- [Task requirements]: Retype the entries exactly; omit all pictures.

- [Exercise materials]:
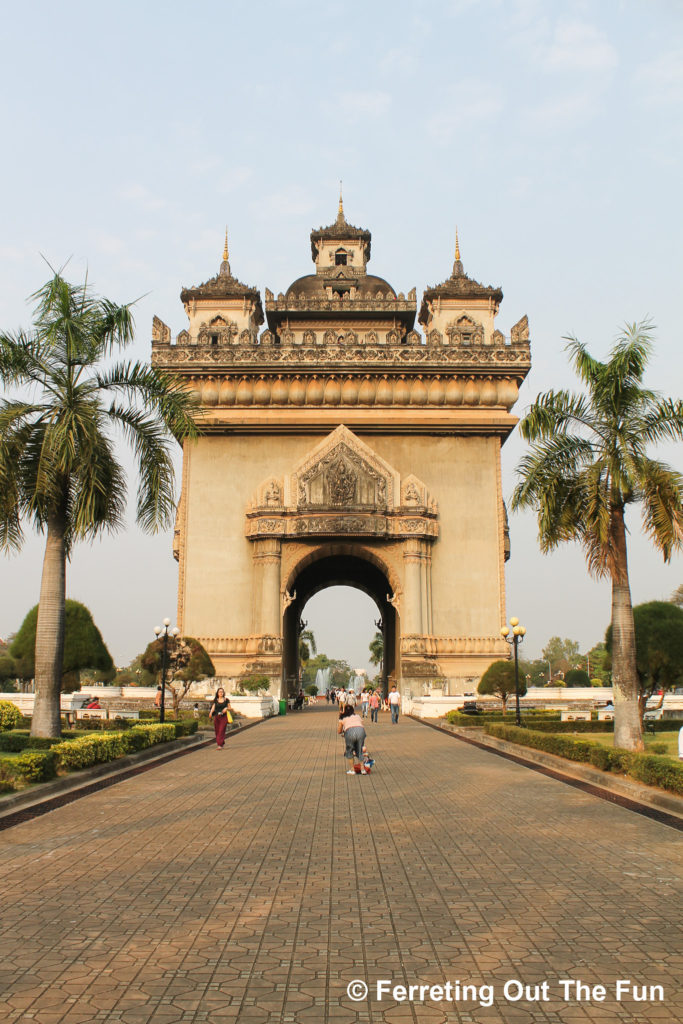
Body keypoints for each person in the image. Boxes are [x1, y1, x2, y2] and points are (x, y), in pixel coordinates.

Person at [337, 705, 367, 774]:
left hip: (350, 733)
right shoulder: (358, 716)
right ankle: (363, 769)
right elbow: (361, 725)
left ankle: (352, 770)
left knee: (349, 750)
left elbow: (339, 731)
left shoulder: (343, 718)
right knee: (360, 750)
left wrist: (344, 732)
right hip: (361, 731)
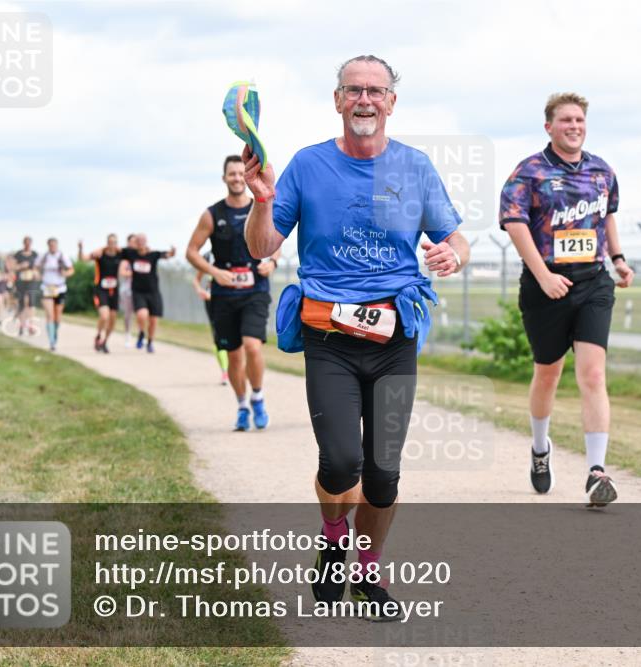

- [Response to the exercise]:
Body keypoints for each person in the image. Boxes are [x1, y1, x2, y2] and points are (x, y), in pixel coordinates.

Person at [337, 705, 367, 774]:
left hip: (350, 733)
right shoulder: (358, 716)
right ankle: (363, 769)
right elbow: (361, 725)
left ankle: (352, 770)
left knee: (349, 750)
left elbow: (339, 731)
left shoulder: (343, 718)
right knee: (360, 750)
left wrist: (344, 732)
right hip: (361, 731)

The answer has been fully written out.